What do you do with a “summer snow day”? My house was in desperate need of cleaning, so that was on the list. Pile of books and magazines beckoned to me. And, of course, how could I spend an entire day at home without cooking? With all my running around on Saturday, I hadn’t really “planned” for any specific recipes. That made it more fun to pull together something with what we had around. It wasn’t like the cupboard was bare, so there were many choices to work with.
With frightful weather outside, it seemed like the perfect day for a hearty soup, not what I would normally expect to crave in August. I was tempted by the many ears of fresh sweet corn. There was also leftover roasted chicken in the refrigerator and freshly dug potatoes. I also found a nearly full bottle of cream and its expiration date hadn’t passed. Everything needed to inspire a corn chowder.
Chipotle Chicken Corn Chowder
1 Tbsp butter
1 Tbsp olive oil
2 onions, diced
1 lb waxy potatoes, unpeeled, diced into ½-inch pieces
1 quart chicken broth
Kernels from 4 ears of corn
2 cups diced cooked chicken
1 or 2 canned chipotles in adobo sauce, pureed
1½ cups light cream
Salt & pepper to taste
In a large soup pot, add the olive oil and butter, and heat over medium heat until the butter melts.
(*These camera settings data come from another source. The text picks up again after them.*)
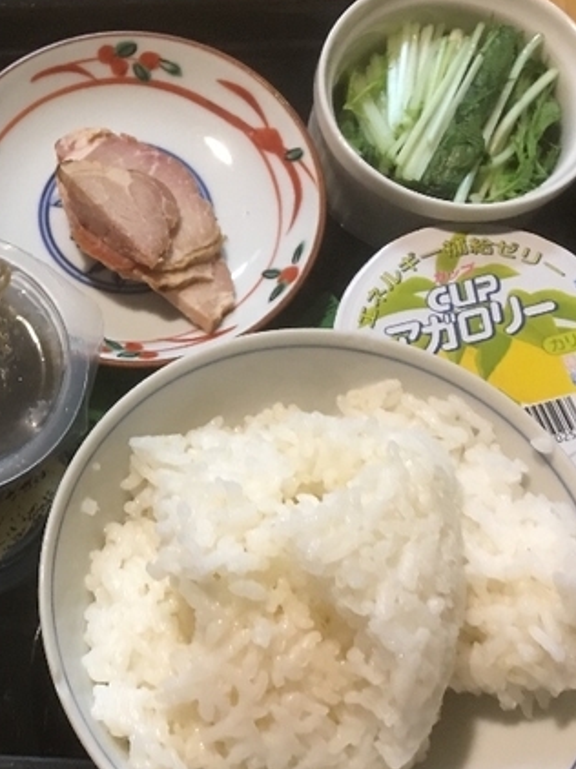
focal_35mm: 55
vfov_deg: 34.8
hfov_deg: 25.3
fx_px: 1221
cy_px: 461
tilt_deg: -69.0
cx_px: 2
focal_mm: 4.15
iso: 80
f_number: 2.2
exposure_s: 1/10
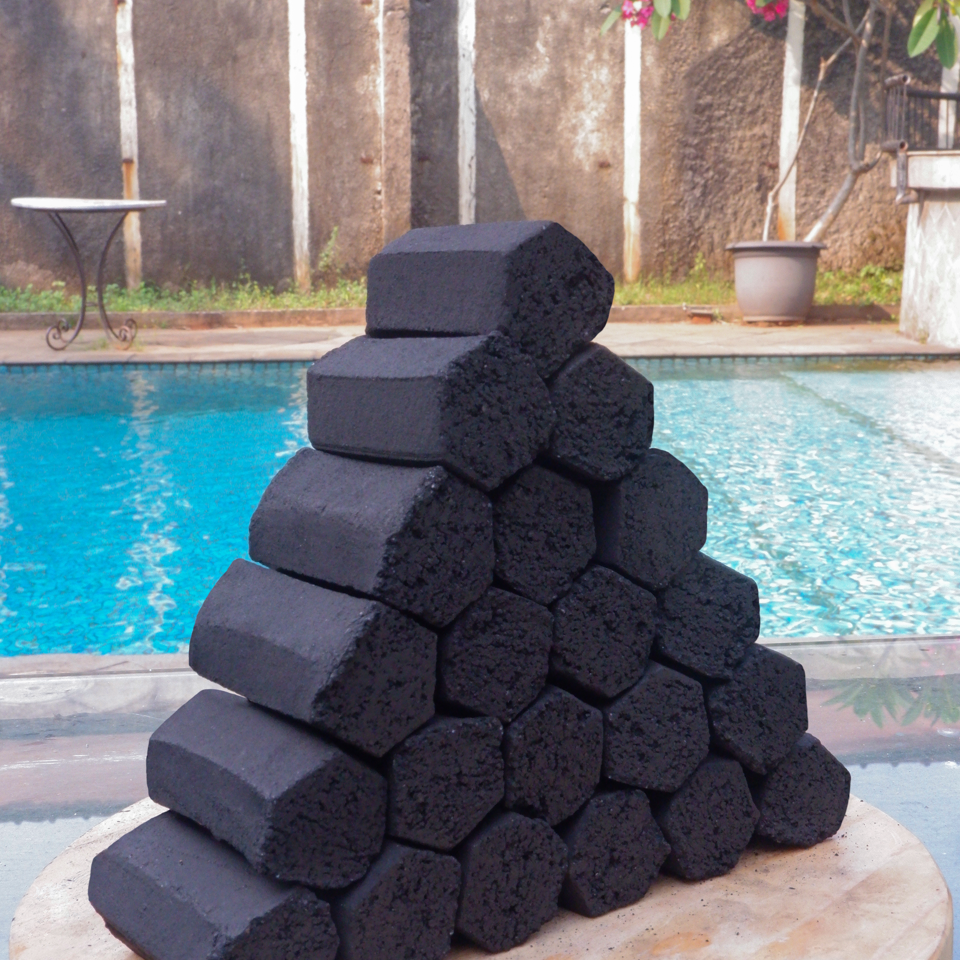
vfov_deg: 38.9
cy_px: 612
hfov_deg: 39.2
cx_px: 478
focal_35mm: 43
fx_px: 1349
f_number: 20
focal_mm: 22.8
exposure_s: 1/125
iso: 3200
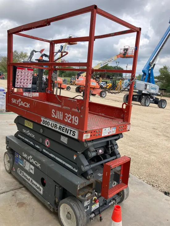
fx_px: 183
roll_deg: -4.1
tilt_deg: -10.0
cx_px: 85
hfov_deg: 49.8
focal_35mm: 28
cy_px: 113
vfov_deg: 63.4
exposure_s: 1/1473
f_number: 1.8
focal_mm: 3.99
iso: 32
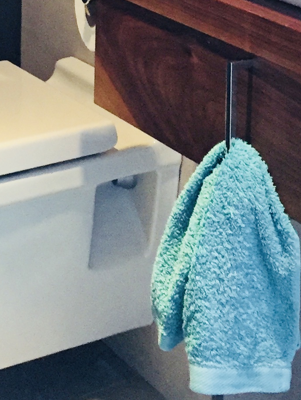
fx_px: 1205
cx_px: 252
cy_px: -229
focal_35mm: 104
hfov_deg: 14.1
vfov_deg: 16.8
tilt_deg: -1.8
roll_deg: -0.5
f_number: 2.2
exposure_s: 1/33
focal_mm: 4.15
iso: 200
Add the onions, and sauté until softened, about 10 minutes. Add the diced potatoes and the chicken broth. Bring to a boil, then reduce heat and simmer for 10 minutes, or until the potatoes are just tender. Add the corn kernels, diced chicken, pureed chipotles, and cream. Simmer another 10 minutes until warmed through. Season with salt and pepper to taste.
In the end, we were relatively unscathed by the storm, at least here in Lexington. The wind and rain were wild at times. I was nervous when Howard took Bella out to walk. (For better or worse, I have a dog who will not even consider using her yard as a toilet.) Unlike friends across town, we didn’t lose power, so passed a relatively normal day. The yard was littered with small twigs and branches, but no trees came down. The basement stayed dry. Two days later, there are still people in my town without power, so I’m feeling fortunate.
How we fared in Maine is a different story. A tree fell across power lines on our road, knocking out the electrical service and making travel to the main road dangerous for those that need to pass under that tree to get in or out. Current projection for restored power is Saturday, but there are no guarantees. Unfortunately, most of our neighbors are year-round residents rather than the weekenders we are, so they have no escape. We’ll go up this weekend to check out the situation. We’re hoping that the skylights we left ajar didn’t let in too much water. At the very least, we need to go empty out the freezer, which should be quite ripe by the weekend.
All in all, I am incredibly thankful. It could have been much, much worse. My heart goes out to everyone left in the wake of Irene’s destruction.